Estes discursos já estão antecipados. Simpatizantes da esquerda, e outros brasileiros, estão chamando o presidente de genocida. Na Câmara do Rio de Janeiro, um vereador do PT se referiu assim a ele. Carlos Bolsonaro, filho do presidente e vereador na Casa, retrucou: “Canalha!”. O nível é esse. Ninguém será punido.
Mais recentemente, o influenciador Felipe Neto também chamou o presidente de genocida, e a Polícia Federal (PF) lhe bateu à porta – a Lei de Segurança Nacional tem sido mais usada para isso do que o Estado brasileiro tem se esmerado em combater a corrupção, afirmou o professor José Eduardo Faria em recente artigo no Estadão. Voltando à polarização: o que fez a Justiça quando Jair Bolsonaro taxou de “liberdade de expressão” os atos favoráveis à ditadura e ao fechamento dos demais poderes? Na defesa de Neto, famosos engrossaram o coro contrário ao presidente. Fernando Haddad desafiou: “Por que a PF não vem até minha casa?”. Clima tenso.
Em 2018, Bolsonaro levava para entrevistas o nome do ex-presidente Lula quase tatuado na palma da mão antes de sofrer o atentado de setembro. Chamou-o de “malandro”, “vagabundo” e “bandido”. Em 2019, bradou: “Canalha!”. Lula não fica atrás ao dizer que Bolsonaro é negacionista e governa para milicianos.
Saudade de 1989, quando o “desequilibrado” de Paulo Maluf e o “filhote da ditadura” de Leonel Brizola levaram o debate presencial ao ápice das ofensas pessoais? Pois é. Em eleição paulista bem mais recente, em debate sobre rodovias, Mercadante (PT) dizia que os pedágios assaltavam São Paulo. Alckmin (PSDB) defendia as “melhores estradas do País”, afirmando ser melhor cobrar do que matar as pessoas nas péssimas rodovias federais administradas pelo PT. Teria sido um ensaio para o radical?
Note que o tom vai subindo. E parece que vamos de roubar versus matar em primeira pessoa. O embate nos remete a algo bem mais sofisticado: uma reflexão filosófica capaz de contrapor o estado de natureza de Thomas Hobbes àquele de John Locke. O primeiro justificava o Estado como resultado de um arranjo capaz de arrefecer nosso semblante de natureza egoísta. O plural deste comportamento seria a guerra de todos contra todos em assassinatos em série – “o homem é o lobo do homem”. Só um enviado de Deus à Terra nos salvaria: um Mito, talvez, mas é exatamente essa uma das nomenclaturas atribuídas ao que está sendo chamado de genocida. Já o outro dizia que não somos tão ruins a ponto de matar, mas de roubar. E apenas um parlamento capaz de frear os ímpetos mais absolutos com leis nos levaria a atenuar esta vontade – não imagine um Executivo e um Legislativo em conluio pela subtração, algo que nos trouxe a Ação Penal 470, apelidada de “Julgamento do Mensalão”.

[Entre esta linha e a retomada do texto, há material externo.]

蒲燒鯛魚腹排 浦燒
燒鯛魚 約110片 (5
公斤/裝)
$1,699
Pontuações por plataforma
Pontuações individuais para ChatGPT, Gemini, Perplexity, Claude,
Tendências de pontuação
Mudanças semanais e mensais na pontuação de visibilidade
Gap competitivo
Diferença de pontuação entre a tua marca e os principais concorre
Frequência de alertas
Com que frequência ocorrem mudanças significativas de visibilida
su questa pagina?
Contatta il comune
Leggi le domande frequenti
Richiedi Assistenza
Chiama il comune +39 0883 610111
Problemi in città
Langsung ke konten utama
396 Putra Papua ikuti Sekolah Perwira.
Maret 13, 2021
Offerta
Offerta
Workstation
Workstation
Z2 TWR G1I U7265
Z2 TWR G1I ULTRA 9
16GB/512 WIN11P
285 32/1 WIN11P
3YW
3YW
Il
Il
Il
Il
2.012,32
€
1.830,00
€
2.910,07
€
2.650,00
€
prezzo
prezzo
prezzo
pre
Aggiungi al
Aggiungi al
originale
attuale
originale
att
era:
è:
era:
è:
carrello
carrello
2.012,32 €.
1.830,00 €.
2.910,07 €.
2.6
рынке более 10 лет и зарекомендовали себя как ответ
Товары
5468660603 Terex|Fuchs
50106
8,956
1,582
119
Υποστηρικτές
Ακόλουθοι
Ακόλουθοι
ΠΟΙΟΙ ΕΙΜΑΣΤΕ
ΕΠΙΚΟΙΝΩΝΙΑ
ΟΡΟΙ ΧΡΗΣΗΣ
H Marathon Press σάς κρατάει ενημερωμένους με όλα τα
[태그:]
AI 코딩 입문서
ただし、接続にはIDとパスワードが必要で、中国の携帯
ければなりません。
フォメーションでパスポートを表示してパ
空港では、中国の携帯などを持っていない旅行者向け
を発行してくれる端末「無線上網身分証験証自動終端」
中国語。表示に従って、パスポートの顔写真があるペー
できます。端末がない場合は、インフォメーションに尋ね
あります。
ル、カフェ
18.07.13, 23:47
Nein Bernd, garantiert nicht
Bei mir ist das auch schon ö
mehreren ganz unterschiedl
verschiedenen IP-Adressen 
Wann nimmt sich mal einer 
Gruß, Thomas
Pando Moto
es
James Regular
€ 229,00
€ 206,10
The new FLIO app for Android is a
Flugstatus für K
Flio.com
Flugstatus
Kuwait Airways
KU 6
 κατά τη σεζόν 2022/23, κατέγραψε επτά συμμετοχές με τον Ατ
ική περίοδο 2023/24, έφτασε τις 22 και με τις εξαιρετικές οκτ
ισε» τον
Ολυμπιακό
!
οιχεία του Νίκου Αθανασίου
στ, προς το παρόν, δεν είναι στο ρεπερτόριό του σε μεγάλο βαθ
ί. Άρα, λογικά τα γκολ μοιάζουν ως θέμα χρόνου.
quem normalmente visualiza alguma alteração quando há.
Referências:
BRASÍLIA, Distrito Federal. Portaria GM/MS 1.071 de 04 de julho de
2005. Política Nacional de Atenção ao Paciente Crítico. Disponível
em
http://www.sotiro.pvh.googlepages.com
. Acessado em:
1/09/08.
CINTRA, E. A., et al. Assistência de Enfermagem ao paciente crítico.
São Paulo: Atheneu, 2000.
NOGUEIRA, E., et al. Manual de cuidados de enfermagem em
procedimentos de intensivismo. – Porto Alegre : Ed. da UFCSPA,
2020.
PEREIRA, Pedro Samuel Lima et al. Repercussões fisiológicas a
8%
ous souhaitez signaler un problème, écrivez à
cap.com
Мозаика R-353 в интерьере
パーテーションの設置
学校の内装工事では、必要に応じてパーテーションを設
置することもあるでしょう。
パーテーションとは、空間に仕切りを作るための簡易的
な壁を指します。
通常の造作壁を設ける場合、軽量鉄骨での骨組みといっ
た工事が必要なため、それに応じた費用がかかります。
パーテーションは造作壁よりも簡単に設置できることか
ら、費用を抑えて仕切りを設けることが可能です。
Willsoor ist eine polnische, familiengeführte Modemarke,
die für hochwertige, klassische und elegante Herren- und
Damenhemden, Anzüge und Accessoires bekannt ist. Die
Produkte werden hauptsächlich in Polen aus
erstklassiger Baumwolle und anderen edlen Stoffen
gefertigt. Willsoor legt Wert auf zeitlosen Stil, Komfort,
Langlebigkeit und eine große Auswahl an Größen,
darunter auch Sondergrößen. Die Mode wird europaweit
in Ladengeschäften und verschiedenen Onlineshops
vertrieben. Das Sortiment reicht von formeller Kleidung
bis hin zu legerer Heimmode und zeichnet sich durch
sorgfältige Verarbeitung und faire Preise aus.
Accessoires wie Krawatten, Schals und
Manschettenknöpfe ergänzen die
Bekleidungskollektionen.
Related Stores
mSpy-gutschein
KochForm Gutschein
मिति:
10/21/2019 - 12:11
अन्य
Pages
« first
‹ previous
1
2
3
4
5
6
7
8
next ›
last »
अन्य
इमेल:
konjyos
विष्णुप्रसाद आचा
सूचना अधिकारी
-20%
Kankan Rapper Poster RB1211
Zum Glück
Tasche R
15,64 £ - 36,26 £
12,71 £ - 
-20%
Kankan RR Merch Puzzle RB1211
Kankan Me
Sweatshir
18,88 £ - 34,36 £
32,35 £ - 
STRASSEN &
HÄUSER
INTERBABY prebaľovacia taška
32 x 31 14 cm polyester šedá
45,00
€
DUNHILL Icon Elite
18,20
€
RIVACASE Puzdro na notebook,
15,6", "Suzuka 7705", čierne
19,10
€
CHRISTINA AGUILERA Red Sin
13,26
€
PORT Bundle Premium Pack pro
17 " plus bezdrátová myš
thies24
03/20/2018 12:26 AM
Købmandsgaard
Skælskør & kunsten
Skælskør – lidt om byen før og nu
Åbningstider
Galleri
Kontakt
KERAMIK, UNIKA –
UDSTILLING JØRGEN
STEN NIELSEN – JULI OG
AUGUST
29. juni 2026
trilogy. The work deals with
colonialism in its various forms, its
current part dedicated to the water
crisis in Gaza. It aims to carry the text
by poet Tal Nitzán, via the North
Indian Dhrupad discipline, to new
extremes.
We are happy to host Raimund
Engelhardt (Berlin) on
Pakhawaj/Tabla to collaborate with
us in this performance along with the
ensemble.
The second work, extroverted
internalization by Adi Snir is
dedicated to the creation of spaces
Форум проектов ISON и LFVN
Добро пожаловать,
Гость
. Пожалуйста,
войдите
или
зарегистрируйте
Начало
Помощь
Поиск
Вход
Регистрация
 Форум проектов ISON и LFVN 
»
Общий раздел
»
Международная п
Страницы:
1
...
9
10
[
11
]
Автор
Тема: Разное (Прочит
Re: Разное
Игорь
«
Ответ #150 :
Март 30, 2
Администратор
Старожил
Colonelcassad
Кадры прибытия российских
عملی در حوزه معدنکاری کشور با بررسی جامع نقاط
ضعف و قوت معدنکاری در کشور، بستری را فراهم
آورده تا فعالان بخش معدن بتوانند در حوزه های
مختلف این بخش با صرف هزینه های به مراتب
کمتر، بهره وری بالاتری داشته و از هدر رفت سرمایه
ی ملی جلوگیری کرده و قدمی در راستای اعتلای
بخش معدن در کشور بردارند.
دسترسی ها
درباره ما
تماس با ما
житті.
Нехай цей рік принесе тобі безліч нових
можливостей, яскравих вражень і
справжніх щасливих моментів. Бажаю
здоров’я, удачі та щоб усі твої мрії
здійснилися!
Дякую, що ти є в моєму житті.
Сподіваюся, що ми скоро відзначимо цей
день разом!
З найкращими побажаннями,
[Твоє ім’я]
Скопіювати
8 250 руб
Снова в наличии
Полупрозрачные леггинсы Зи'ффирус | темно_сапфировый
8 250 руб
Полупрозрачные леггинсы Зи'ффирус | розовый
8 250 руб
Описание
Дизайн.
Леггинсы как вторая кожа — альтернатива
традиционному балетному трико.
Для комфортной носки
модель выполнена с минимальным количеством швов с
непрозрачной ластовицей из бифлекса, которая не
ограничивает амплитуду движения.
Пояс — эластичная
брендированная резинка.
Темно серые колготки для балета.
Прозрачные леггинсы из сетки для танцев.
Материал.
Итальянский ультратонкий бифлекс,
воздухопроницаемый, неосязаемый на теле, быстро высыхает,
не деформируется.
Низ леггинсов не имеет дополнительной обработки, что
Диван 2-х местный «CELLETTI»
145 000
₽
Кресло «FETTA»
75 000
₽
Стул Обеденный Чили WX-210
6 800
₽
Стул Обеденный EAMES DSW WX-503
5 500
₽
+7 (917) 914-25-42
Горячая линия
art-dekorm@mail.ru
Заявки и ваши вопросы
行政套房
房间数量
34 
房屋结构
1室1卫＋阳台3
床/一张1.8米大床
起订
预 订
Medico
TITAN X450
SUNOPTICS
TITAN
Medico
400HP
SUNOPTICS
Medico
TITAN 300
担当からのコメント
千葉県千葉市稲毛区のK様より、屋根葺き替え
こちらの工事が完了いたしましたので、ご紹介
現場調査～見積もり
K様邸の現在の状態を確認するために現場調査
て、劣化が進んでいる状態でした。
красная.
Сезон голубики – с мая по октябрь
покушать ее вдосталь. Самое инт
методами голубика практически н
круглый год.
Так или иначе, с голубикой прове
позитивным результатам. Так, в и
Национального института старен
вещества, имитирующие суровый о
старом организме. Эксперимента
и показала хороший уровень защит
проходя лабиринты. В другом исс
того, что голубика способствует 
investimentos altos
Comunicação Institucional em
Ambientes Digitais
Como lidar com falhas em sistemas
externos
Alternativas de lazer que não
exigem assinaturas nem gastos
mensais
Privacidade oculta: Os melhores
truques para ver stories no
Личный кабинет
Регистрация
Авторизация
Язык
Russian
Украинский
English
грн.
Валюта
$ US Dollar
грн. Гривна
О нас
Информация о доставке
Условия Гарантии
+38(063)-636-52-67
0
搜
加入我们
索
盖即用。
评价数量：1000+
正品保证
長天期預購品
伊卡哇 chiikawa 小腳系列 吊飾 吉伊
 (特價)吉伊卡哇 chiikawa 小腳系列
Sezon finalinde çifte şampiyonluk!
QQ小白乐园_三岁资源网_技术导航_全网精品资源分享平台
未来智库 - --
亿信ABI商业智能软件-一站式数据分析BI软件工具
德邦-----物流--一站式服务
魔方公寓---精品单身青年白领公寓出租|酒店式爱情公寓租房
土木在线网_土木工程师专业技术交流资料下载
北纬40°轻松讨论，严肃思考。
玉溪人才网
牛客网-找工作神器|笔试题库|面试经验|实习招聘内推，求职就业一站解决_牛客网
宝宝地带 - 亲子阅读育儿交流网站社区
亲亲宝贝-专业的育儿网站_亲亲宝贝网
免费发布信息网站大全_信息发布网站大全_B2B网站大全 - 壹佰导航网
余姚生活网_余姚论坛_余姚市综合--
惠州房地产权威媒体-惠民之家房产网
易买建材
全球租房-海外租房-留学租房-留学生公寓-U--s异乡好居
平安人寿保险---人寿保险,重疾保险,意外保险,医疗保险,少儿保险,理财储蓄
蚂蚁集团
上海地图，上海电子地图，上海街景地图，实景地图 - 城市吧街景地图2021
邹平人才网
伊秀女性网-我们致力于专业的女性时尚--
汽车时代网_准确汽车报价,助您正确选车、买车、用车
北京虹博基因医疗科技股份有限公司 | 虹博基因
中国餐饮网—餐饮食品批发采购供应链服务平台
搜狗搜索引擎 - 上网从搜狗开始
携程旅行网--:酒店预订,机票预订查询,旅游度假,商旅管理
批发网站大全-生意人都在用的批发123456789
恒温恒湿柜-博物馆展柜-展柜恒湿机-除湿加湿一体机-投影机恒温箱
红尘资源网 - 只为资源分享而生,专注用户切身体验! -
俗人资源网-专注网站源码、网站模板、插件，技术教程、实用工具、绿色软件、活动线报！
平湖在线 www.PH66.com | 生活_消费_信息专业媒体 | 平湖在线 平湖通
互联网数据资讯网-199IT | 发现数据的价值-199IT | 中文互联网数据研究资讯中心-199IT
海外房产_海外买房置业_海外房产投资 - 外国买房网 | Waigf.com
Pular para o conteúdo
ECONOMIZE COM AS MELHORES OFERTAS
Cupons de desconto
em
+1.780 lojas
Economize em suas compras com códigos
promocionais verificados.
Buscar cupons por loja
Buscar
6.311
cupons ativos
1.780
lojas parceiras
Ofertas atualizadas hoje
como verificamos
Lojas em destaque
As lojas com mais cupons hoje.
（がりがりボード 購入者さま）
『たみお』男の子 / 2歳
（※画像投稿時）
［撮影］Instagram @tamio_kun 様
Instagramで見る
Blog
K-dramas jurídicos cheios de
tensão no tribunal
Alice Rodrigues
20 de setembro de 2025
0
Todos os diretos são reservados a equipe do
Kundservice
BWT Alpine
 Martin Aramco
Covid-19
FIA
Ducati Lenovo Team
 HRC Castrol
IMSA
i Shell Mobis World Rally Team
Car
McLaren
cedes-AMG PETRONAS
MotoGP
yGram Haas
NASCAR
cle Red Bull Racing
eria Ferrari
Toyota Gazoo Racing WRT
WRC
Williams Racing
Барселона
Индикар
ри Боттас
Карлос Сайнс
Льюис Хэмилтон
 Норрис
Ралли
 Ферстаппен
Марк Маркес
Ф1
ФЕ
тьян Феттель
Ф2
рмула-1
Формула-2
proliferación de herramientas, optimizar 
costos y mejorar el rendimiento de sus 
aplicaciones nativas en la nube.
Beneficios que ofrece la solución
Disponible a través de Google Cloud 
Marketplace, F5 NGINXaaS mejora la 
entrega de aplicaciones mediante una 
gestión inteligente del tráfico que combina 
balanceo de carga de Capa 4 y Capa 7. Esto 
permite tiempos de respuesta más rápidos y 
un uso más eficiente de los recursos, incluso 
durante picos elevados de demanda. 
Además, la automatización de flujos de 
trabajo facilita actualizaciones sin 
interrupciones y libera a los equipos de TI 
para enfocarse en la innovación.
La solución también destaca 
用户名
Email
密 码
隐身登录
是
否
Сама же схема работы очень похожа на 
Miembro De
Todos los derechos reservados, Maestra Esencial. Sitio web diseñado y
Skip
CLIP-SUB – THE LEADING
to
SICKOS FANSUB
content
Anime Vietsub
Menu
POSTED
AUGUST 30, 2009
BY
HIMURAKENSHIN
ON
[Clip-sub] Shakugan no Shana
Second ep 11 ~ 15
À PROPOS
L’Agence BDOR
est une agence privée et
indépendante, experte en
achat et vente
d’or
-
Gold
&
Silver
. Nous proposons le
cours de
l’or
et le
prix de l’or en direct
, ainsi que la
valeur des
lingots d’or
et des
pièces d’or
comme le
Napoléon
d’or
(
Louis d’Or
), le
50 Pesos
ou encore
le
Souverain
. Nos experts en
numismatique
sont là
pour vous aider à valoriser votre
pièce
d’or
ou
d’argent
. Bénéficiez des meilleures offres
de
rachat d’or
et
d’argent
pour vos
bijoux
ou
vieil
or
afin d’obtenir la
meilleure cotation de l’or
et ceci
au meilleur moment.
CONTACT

Estes dois pensadores nunca se digladiaram, apenas viam os indivíduos de formas diferentes, e o Estado, sob resultados distintos com base em tais percepções sobre a natureza humana. Mas sem qualquer requinte, Lula e Bolsonaro parecem reviver o que existe de mais rústico em matéria de convívio no pensamento dos contratualistas aqui expostos: o “assassino” versus o “ladrão”. E isso nos leva a algo bem menos sofisticado sobre 2022. Um sentimento de que reeditaremos na política o patético e anedótico Freddy versus Jason. Uma comédia de horror de oitava categoria no qual, aos olhos da democracia, os dois são monstruosos e quase imbatíveis.